***** Data provided
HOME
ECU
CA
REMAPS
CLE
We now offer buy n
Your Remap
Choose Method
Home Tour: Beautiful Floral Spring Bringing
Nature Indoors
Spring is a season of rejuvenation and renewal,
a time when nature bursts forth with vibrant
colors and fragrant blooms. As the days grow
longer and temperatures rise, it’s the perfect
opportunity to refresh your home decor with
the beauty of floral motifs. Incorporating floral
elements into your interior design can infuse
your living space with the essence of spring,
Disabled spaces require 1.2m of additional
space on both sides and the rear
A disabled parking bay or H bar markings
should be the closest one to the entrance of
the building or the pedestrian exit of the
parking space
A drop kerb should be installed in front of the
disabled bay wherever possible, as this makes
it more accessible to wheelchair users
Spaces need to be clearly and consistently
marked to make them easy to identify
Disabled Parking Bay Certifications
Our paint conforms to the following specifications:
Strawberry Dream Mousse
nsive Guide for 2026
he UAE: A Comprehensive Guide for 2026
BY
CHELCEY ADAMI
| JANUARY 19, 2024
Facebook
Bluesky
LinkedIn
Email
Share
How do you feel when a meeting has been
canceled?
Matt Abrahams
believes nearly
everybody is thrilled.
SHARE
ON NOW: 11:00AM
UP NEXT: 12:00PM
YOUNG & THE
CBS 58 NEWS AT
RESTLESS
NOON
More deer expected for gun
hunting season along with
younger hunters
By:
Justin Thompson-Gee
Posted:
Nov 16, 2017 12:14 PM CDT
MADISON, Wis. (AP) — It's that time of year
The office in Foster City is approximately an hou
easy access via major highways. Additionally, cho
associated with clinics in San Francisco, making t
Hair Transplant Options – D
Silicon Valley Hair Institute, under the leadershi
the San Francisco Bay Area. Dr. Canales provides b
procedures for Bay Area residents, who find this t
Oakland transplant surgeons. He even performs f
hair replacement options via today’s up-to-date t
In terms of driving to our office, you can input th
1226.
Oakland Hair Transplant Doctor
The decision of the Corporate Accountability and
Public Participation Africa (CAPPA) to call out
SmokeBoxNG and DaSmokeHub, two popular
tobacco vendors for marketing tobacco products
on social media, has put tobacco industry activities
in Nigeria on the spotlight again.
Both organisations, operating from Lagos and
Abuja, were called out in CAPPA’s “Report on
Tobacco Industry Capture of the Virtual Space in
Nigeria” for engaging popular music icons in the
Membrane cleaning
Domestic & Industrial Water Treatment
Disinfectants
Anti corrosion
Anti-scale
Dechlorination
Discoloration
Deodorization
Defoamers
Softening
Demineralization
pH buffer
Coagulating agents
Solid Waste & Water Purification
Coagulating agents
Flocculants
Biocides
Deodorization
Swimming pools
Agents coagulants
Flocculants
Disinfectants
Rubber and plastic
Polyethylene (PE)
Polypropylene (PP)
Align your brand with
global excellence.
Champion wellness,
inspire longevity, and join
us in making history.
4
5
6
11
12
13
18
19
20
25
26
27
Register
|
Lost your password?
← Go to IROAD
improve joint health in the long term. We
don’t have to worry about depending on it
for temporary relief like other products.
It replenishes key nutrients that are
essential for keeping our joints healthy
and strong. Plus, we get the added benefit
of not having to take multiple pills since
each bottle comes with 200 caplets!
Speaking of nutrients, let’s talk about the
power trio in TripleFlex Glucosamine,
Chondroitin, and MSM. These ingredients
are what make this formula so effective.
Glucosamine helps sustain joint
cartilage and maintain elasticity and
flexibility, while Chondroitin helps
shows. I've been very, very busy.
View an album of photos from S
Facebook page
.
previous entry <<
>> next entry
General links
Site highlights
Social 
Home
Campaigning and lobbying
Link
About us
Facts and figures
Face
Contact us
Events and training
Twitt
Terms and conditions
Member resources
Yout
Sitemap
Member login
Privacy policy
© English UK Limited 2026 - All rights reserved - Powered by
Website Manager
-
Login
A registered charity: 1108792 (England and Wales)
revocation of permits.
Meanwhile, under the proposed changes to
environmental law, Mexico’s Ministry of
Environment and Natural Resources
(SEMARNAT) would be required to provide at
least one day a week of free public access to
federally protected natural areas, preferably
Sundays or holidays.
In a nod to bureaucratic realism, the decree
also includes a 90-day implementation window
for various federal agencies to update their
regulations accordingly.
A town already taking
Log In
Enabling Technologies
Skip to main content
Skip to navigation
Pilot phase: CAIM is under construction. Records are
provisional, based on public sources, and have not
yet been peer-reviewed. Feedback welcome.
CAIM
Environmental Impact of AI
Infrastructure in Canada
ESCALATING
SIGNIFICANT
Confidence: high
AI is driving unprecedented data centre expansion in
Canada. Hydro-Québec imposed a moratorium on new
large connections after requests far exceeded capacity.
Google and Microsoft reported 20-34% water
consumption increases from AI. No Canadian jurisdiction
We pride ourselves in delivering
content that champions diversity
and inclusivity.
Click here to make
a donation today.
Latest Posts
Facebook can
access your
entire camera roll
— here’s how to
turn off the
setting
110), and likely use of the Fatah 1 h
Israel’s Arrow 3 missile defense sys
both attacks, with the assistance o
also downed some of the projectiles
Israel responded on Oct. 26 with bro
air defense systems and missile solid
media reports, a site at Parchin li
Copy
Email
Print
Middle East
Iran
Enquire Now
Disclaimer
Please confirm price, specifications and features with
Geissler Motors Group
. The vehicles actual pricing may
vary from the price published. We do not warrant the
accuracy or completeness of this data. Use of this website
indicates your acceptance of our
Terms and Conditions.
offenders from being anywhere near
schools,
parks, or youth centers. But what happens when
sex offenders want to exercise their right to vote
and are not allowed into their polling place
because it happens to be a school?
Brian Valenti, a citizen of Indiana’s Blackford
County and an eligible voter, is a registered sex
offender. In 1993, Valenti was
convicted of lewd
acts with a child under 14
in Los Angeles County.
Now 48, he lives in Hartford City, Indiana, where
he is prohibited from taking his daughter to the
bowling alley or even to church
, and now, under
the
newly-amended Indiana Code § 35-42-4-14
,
**********
▶ [Task description]:
Which lines above run from the one containing "revocation of permits." down to the one containing "federally protected natural areas, preferably"? Repeat exactly those, both ends included, and nothing else.

▶ [Exercise output]:
revocation of permits.
Meanwhile, under the proposed changes to
environmental law, Mexico’s Ministry of
Environment and Natural Resources
(SEMARNAT) would be required to provide at
least one day a week of free public access to
federally protected natural areas, preferably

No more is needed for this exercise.